Australia Unveils News Payment Law Draft
The Australian government has released a draft law that will impose mandatory fees on tech giants like Meta, Google, and TikTok if they do not voluntarily reach payment agreements with local media.
The draft aims to require platforms to pay for the use of Australian news content, following similar legislation, the News Media Bargaining Code, which has forced platforms to sign agreements worth billions of Australian dollars.
In market mechanisms, part of the advertising revenue from tech giants is redirected to local media. Companies like Google and Meta benefit by avoiding fines through voluntary agreements, while Australian news publishers receive stable funding support. Non-cooperating platforms face compliance costs and penalties.
Source: Public Information
ABAB AI Insight
Australia has forced Google and Meta to sign multiple agreements since the introduction of the News Media Bargaining Code in 2021, with total payments exceeding AUD 200 million. The new draft extends to short video platforms like TikTok, continuing the government's regulatory path to balance the interests of platforms and traditional media.
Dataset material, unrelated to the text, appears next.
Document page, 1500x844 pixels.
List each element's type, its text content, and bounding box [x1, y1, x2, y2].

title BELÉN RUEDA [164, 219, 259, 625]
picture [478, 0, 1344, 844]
In terms of capital, Meta and Google are mobilizing local advertising revenue resources for voluntary agreement negotiations to avoid triggering mandatory fee mechanisms. Funds are shifting from global platform profits to Australian media groups, with the strategy aimed at maintaining operational licenses in Australia and reducing regulatory confrontation costs. Meanwhile, some platforms have begun to reduce news content recommendations to minimize payment obligations.
Similar cases include the EU's Digital Services Act and similar news payment legislation in France and Canada, as well as the temporary blocking of news events triggered by Canada's C-18 bill from 2023-2025. Australia is currently in a phase of regulatory strengthening, expanding from voluntary agreements to a broader mandatory framework.
Essentially, this represents a regulatory change: the pricing power of digital platforms over news content is being redistributed through government legislation. The mechanism is based on the imbalance of interests where platforms heavily rely on news content for traffic and ad monetization without direct payments. The legislation enforces value return, shifting pricing power from tech giants to local media and regulatory agencies, while accelerating the spread of similar "link tax" rules globally.